=== QUOTED TEXT ===

The Walking Purchase (or Walking Treaty) was a 1737 agreement between the Penn family, the original proprietors of the Province of Pennsylvania, later the Commonwealth of Pennsylvania, and the Lenape native Indians (also known as the Delaware Indians). In the purchase, the Penn family and proprietors claimed that a 1686 treaty with the Lenape ceded an area of 1,200,000 acres (4,860 km2) in northeastern Pennsylvania (that included a western land boundary extending as far west as a man could walk in a day and a half, hence its name), and forced them to vacate. The area is along the northern reaches of the Delaware River, on Pennsylvania's border with what was called, at the time, West Jersey. Encyclopædia Britannica refers to the treaty as a "land swindle". The Lenape appealed to the Iroquois Indian tribe to their north for aid on the issue, but the Iroquois refused their request, ultimately siding with the Penn interests.

A legal suit was filed almost 300-years later over the continuing dispute. In the court case Delaware Nation v. Pennsylvania (2004), the Delaware nation (one of three later federally recognized Lenape tribes) and its descendants in the 21st century claimed  of land included in the original so-called "purchase" in 1737, but the U.S. District Court granted the Commonwealth's motion to dismiss. It ruled that the case was nonjusticiable, even if the Delaware Nation's allegations of fraud were true. This ruling held through several appealed actions made through several levels of the United States courts of appeals. The Supreme Court of the United States refused to hear the case, thereby upholding the lower courts' decision.

=== CHALLENGES ===
1. For each statement below, state whether it agrees with the passage on the Walking Purchase, answering yes or no and quoting the deciding words of the passage: (a) The agreement was made in 1737. (b) The Iroquois sided with the Lenape in the dispute. (c) The Supreme Court of the United States agreed to hear the case.
2. According to the passage on the Walking Purchase, what does Encyclopædia Britannica call the treaty?
3. Carry the passage on the Walking Purchase forward, beginning after its final sentence.

=== GIVEN ENTRIES ===
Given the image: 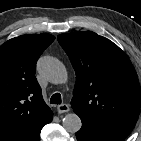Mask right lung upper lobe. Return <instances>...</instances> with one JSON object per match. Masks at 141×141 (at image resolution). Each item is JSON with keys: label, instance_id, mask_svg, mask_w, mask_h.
<instances>
[{"label": "right lung upper lobe", "instance_id": "1", "mask_svg": "<svg viewBox=\"0 0 141 141\" xmlns=\"http://www.w3.org/2000/svg\"><path fill=\"white\" fill-rule=\"evenodd\" d=\"M54 39L50 34H30L0 46V141H35L53 119L35 69Z\"/></svg>", "mask_w": 141, "mask_h": 141}]
</instances>
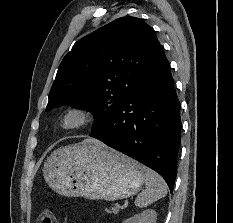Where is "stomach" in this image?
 <instances>
[{"mask_svg": "<svg viewBox=\"0 0 233 223\" xmlns=\"http://www.w3.org/2000/svg\"><path fill=\"white\" fill-rule=\"evenodd\" d=\"M44 177L60 195L86 199H124L141 189L145 167L97 141L63 145L44 163Z\"/></svg>", "mask_w": 233, "mask_h": 223, "instance_id": "1", "label": "stomach"}]
</instances>
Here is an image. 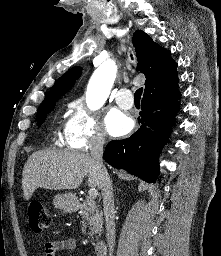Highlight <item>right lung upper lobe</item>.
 <instances>
[{"label":"right lung upper lobe","mask_w":221,"mask_h":256,"mask_svg":"<svg viewBox=\"0 0 221 256\" xmlns=\"http://www.w3.org/2000/svg\"><path fill=\"white\" fill-rule=\"evenodd\" d=\"M132 41L138 60L137 70L146 76L144 96L177 88V63L171 58V53L153 42L141 30L134 33ZM81 72V67H74L62 75L44 100L65 94L80 77Z\"/></svg>","instance_id":"1"}]
</instances>
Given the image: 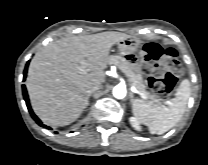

=== RESULTS IN ORDER ===
1.
(a) Yes: "was a 1737 agreement"
(b) No: "the Iroquois refused their request, ultimately siding with the Penn interests"
(c) No: "The Supreme Court of the United States refused to hear the case"

2. It calls the treaty a "land swindle."

3.
History

The founder of the Colony, William Penn (1644–1718) in 1681, enjoyed a reputation for fair dealing with the Lenape (including the Delaware Indians). However, his heirs, John Penn ("the American") and Thomas Penn, were known for not following many of their father's moderate practices. In 1736, they claimed a deed from 1686 by which the Lenape promised to sell a tract beginning at the junction of the upper Delaware River and the tributary Lehigh River (near present day Easton, Pennsylvania) and extending as far west as a man could walk in a day and a half, later to become known as the "Walking Purchase" or the Walking Treaty of 1737. The original 17th century document might have been a verbal agreement, an unsigned treaty, an unratified treaty, or an outright forgery.  Regardless, the Penns' agents began selling land in the Lehigh Valley in the disputed area along the Lehigh River as if the treaty were in force and prior to the Lenape vacating the still inhabited area.

To allay the Lenapes' misgivings and suspicions, Penn Land Office Agent and provincial secretary James Logan (1674–1751), had a map produced that misrepresented the farther Lehigh River as the closer Tohickon Creek, and including a dotted line showing a seemingly reasonable path that the "walkers" would take. Satisfied that the land in question was not so terrible a price to honor the old deed, the Lenape signed on, making the now 1737 treaty official.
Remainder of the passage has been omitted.